__PROBLEM TO SOLVE__
The entries shown here must be retyped in full, with no pictures included.

****************

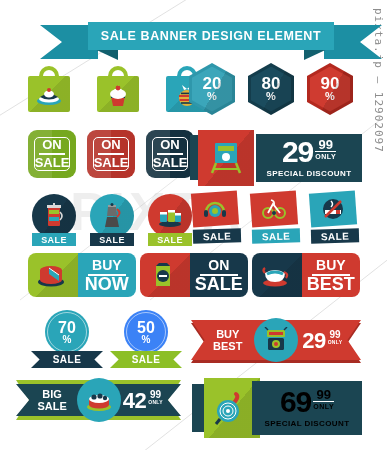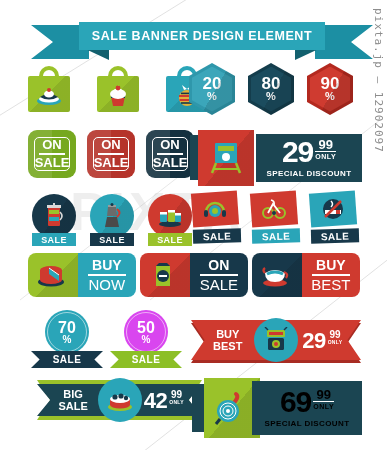--- a/index.html
+++ b/index.html
@@ -16,7 +16,7 @@
   .diag{position:absolute;inset:0;pointer-events:none;}
 
   
-  .hdr{position:absolute;left:31px;top:22px;width:342px;height:38px;}
+  .hdr{position:absolute;left:40px;top:22px;width:342px;height:38px;}
   .hdr .tail{position:absolute;top:3px;width:58px;height:34px;background:#1c8fa3;}
   .hdr .tailL{left:0;clip-path:polygon(0 0,100% 0,100% 100%,0 100%,22px 50%);}
   .hdr .tailR{right:0;clip-path:polygon(0 0,100% 0,calc(100% - 22px) 50%,100% 100%,0 100%);}

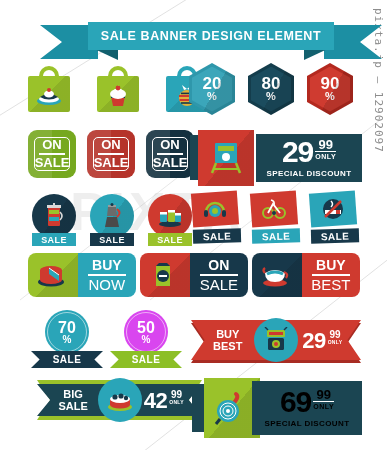--- a/index.html
+++ b/index.html
@@ -89,7 +89,7 @@
   .wbtn .rgt{flex:1;height:100%;display:flex;flex-direction:column;align-items:center;justify-content:center;}
   .wbtn .l1{color:#fff;font-size:14px;font-weight:bold;line-height:15px;}
   .wbtn .rule{width:64%;height:1.5px;background:#fff;margin:1.5px 0;}
-  .wbtn .l2{color:#fff;font-size:15px;font-weight:normal;line-height:15px;}
+  .wbtn .l2{color:#fff;font-size:18px;font-weight:bold;line-height:15px;}
 
   
   .pcirc{position:absolute;width:72px;height:58px;}

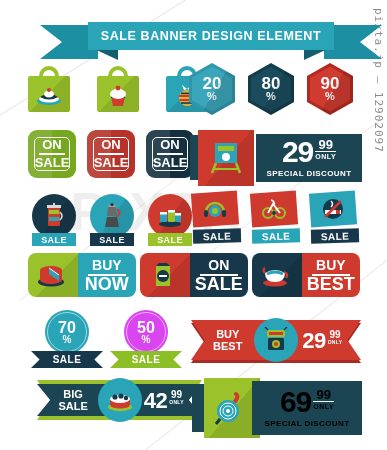--- a/index.html
+++ b/index.html
@@ -424,7 +424,7 @@
   </div>
 
   <div class="pcirc" style="left:110px;top:310px;">
-    <div class="ring" style="background:#d946ef;">
+    <div class="ring" style="background:#3b82f6;">
       <span class="n">50</span>
       <span class="p">%</span>
     </div>

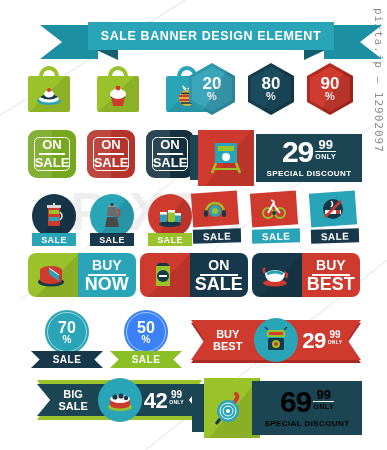--- a/index.html
+++ b/index.html
@@ -460,7 +460,7 @@
     </div>
   </div>
 
-  <div class="lrib" style="left:37px;top:380px;width:165px;">
+  <div class="lrib" style="left:16px;top:380px;width:165px;">
     <div class="edge" style="background:#9ac22a;top:0;"></div>
     <div class="band" style="background:#1b4552;top:4px;height:32px;"></div>
     <div class="lbl">

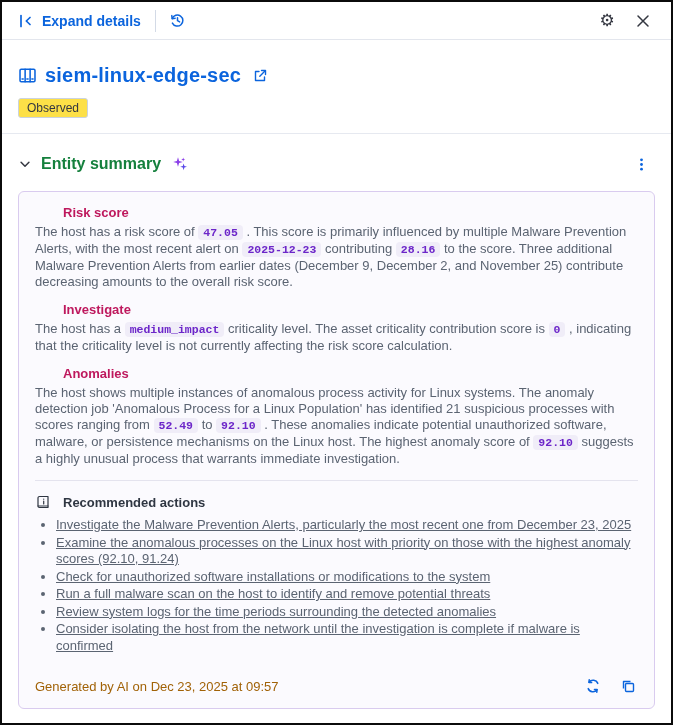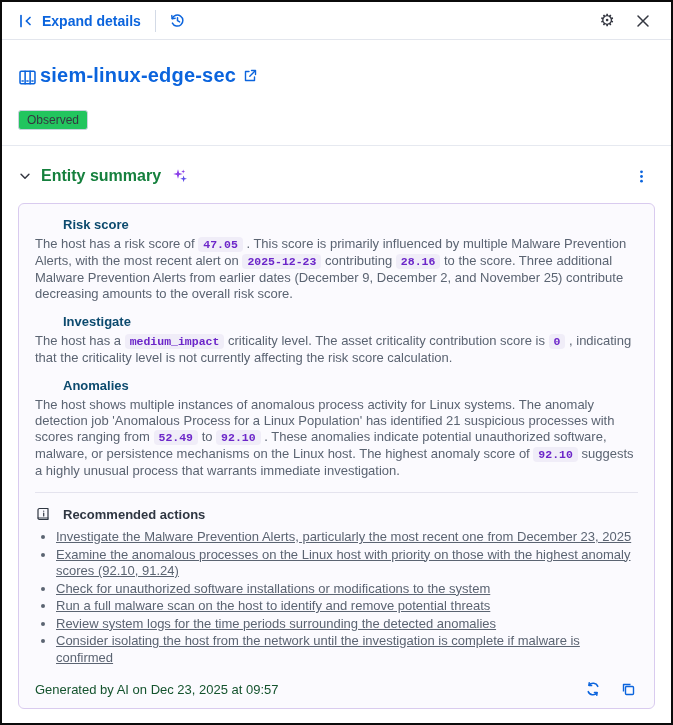--- a/index.html
+++ b/index.html
@@ -31,7 +31,7 @@
   
   .content { flex:1; padding:12px 16px 0; display:flex; flex-direction:column; overflow:hidden; }
   .timestamp { font-size:13px; color:#343741; margin:6px 0 0; }
-  .host-row { display:flex; align-items:flex-end; gap:3px; margin-top:12px; }
+  .host-row { display:flex; align-items:center; gap:8px; margin-top:12px; }
   .host-name { font-size:20px; font-weight:700; color:#0B64DD; text-decoration:none; letter-spacing:.2px; }
   .badge {
     display:inline-block; width:max-content; margin-top:23px;

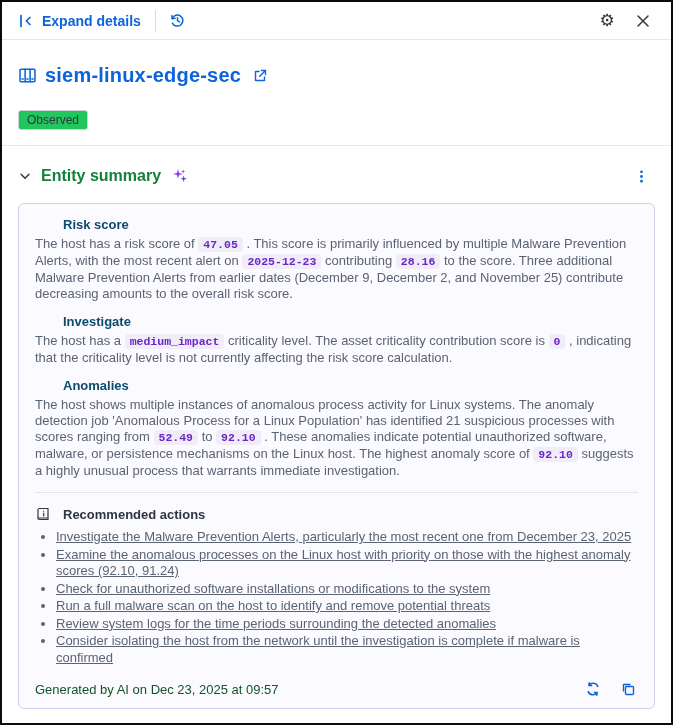--- a/index.html
+++ b/index.html
@@ -34,9 +34,9 @@
   .host-row { display:flex; align-items:center; gap:8px; margin-top:12px; }
   .host-name { font-size:20px; font-weight:700; color:#0B64DD; text-decoration:none; letter-spacing:.2px; }
   .badge {
-    display:inline-block; width:max-content; margin-top:23px;
+    display:inline-block; width:max-content; margin-top:11px;
     font-size:12px; font-weight:500; color:#343741;
-    border:1px solid #CBD3DE; border-radius:3px; padding:2px 8px; background:#22c55e;
+    border:1px solid #CBD3DE; border-radius:3px; padding:2px 8px; background:#fde047;
   }
   .hr-full { border:0; border-top:1px solid #E6E9F0; margin:15px -16px 14px; }
   

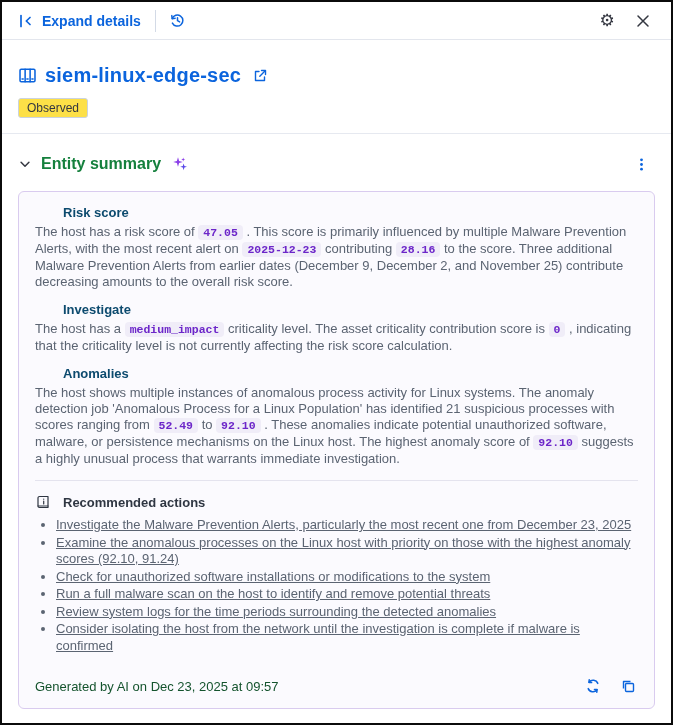--- a/index.html
+++ b/index.html
@@ -50,7 +50,7 @@
     padding:13px 16px 12px; margin-bottom:14px; flex:1;
     display:flex; flex-direction:column; overflow:hidden;
   }
-  .panel h4 { font-size:13px; color:#0c4a6e; margin:0 0 4px; font-weight:700;padding-left:28px; }
+  .panel h4 { font-size:13px; color:#be185d; margin:0 0 4px; font-weight:700;padding-left:28px; }
   .panel p { font-size:13px; color:#5B6472; line-height:16px; margin:0 0 12px; }
   code.val {
     font-family:"Liberation Mono","DejaVu Sans Mono",monospace;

****************

__RESPONSE TO THIS TASK__
--- a/index.html
+++ b/index.html
@@ -16,7 +16,7 @@
   .diag{position:absolute;inset:0;pointer-events:none;}
 
   
-  .hdr{position:absolute;left:31px;top:22px;width:342px;height:38px;}
+  .hdr{position:absolute;left:40px;top:22px;width:342px;height:38px;}
   .hdr .tail{position:absolute;top:3px;width:58px;height:34px;background:#1c8fa3;}
   .hdr .tailL{left:0;clip-path:polygon(0 0,100% 0,100% 100%,0 100%,22px 50%);}
   .hdr .tailR{right:0;clip-path:polygon(0 0,100% 0,calc(100% - 22px) 50%,100% 100%,0 100%);}

--- a/index.html
+++ b/index.html
@@ -89,7 +89,7 @@
   .wbtn .rgt{flex:1;height:100%;display:flex;flex-direction:column;align-items:center;justify-content:center;}
   .wbtn .l1{color:#fff;font-size:14px;font-weight:bold;line-height:15px;}
   .wbtn .rule{width:64%;height:1.5px;background:#fff;margin:1.5px 0;}
-  .wbtn .l2{color:#fff;font-size:15px;font-weight:normal;line-height:15px;}
+  .wbtn .l2{color:#fff;font-size:18px;font-weight:bold;line-height:15px;}
 
   
   .pcirc{position:absolute;width:72px;height:58px;}

--- a/index.html
+++ b/index.html
@@ -424,7 +424,7 @@
   </div>
 
   <div class="pcirc" style="left:110px;top:310px;">
-    <div class="ring" style="background:#d946ef;">
+    <div class="ring" style="background:#3b82f6;">
       <span class="n">50</span>
       <span class="p">%</span>
     </div>

--- a/index.html
+++ b/index.html
@@ -460,7 +460,7 @@
     </div>
   </div>
 
-  <div class="lrib" style="left:37px;top:380px;width:165px;">
+  <div class="lrib" style="left:16px;top:380px;width:165px;">
     <div class="edge" style="background:#9ac22a;top:0;"></div>
     <div class="band" style="background:#1b4552;top:4px;height:32px;"></div>
     <div class="lbl">

--- a/index.html
+++ b/index.html
@@ -31,7 +31,7 @@
   
   .content { flex:1; padding:12px 16px 0; display:flex; flex-direction:column; overflow:hidden; }
   .timestamp { font-size:13px; color:#343741; margin:6px 0 0; }
-  .host-row { display:flex; align-items:flex-end; gap:3px; margin-top:12px; }
+  .host-row { display:flex; align-items:center; gap:8px; margin-top:12px; }
   .host-name { font-size:20px; font-weight:700; color:#0B64DD; text-decoration:none; letter-spacing:.2px; }
   .badge {
     display:inline-block; width:max-content; margin-top:23px;

--- a/index.html
+++ b/index.html
@@ -34,9 +34,9 @@
   .host-row { display:flex; align-items:center; gap:8px; margin-top:12px; }
   .host-name { font-size:20px; font-weight:700; color:#0B64DD; text-decoration:none; letter-spacing:.2px; }
   .badge {
-    display:inline-block; width:max-content; margin-top:23px;
+    display:inline-block; width:max-content; margin-top:11px;
     font-size:12px; font-weight:500; color:#343741;
-    border:1px solid #CBD3DE; border-radius:3px; padding:2px 8px; background:#22c55e;
+    border:1px solid #CBD3DE; border-radius:3px; padding:2px 8px; background:#fde047;
   }
   .hr-full { border:0; border-top:1px solid #E6E9F0; margin:15px -16px 14px; }
   

--- a/index.html
+++ b/index.html
@@ -50,7 +50,7 @@
     padding:13px 16px 12px; margin-bottom:14px; flex:1;
     display:flex; flex-direction:column; overflow:hidden;
   }
-  .panel h4 { font-size:13px; color:#0c4a6e; margin:0 0 4px; font-weight:700;padding-left:28px; }
+  .panel h4 { font-size:13px; color:#be185d; margin:0 0 4px; font-weight:700;padding-left:28px; }
   .panel p { font-size:13px; color:#5B6472; line-height:16px; margin:0 0 12px; }
   code.val {
     font-family:"Liberation Mono","DejaVu Sans Mono",monospace;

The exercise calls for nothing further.